=== Section Start ===

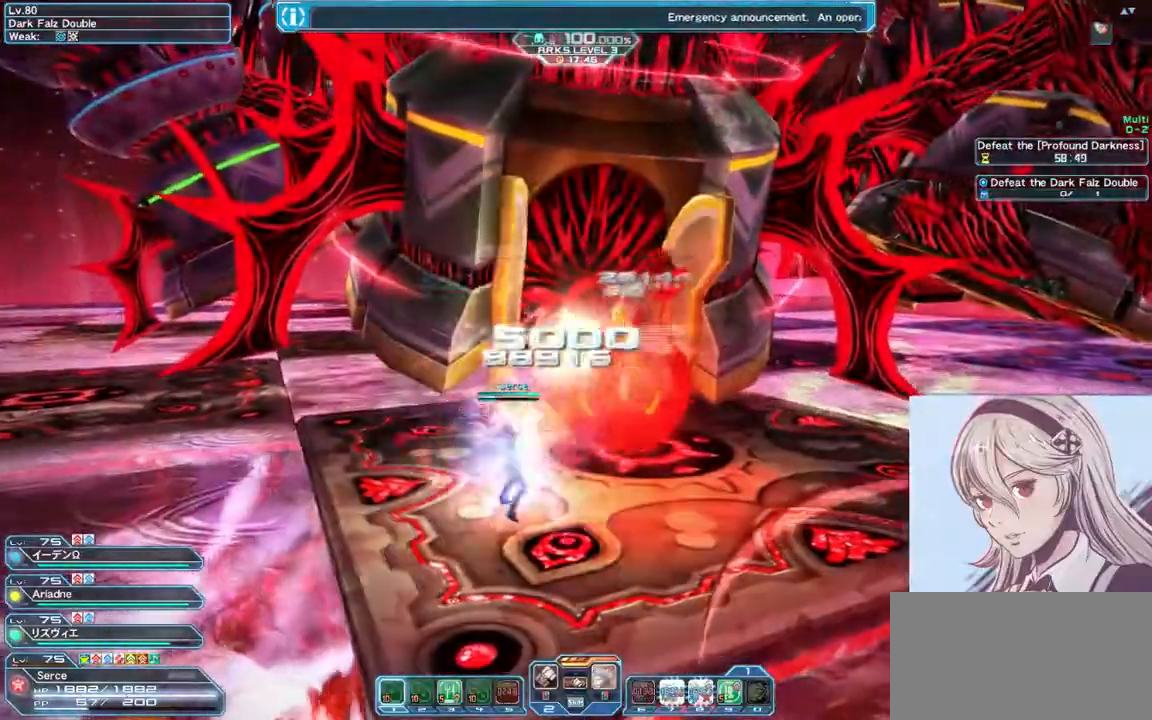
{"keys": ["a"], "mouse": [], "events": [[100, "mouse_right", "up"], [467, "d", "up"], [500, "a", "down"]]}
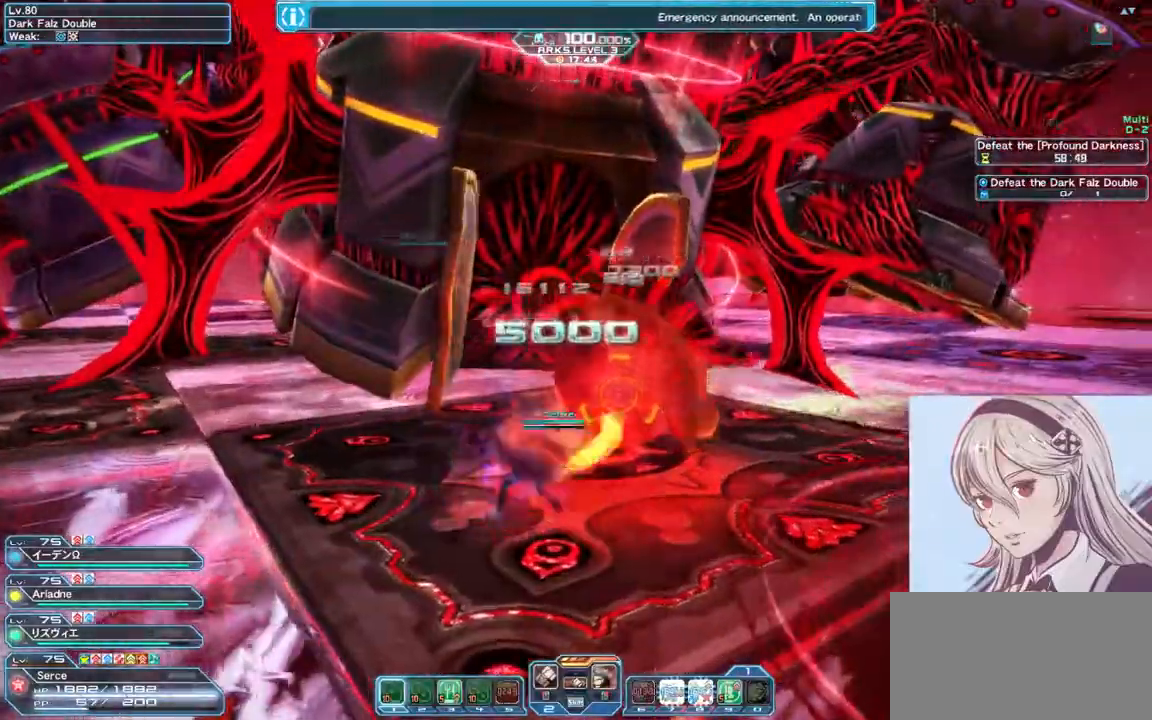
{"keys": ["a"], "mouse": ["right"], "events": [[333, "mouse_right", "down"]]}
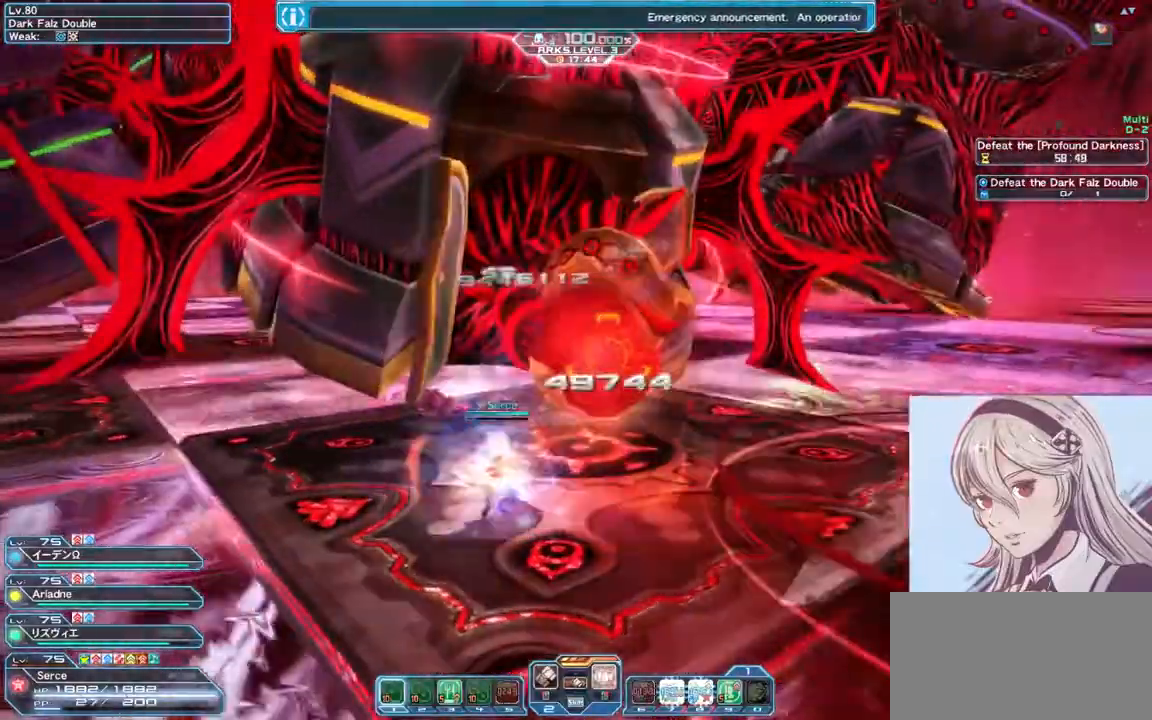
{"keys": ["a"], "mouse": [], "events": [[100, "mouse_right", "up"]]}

=== Section End ===

**To do**
Write out every line above exactly, minus images.

**Result of the exercise**
{"keys": ["a"], "mouse": [], "events": [[100, "mouse_right", "up"], [467, "d", "up"], [500, "a", "down"]]}
{"keys": ["a"], "mouse": ["right"], "events": [[333, "mouse_right", "down"]]}
{"keys": ["a"], "mouse": [], "events": [[100, "mouse_right", "up"]]}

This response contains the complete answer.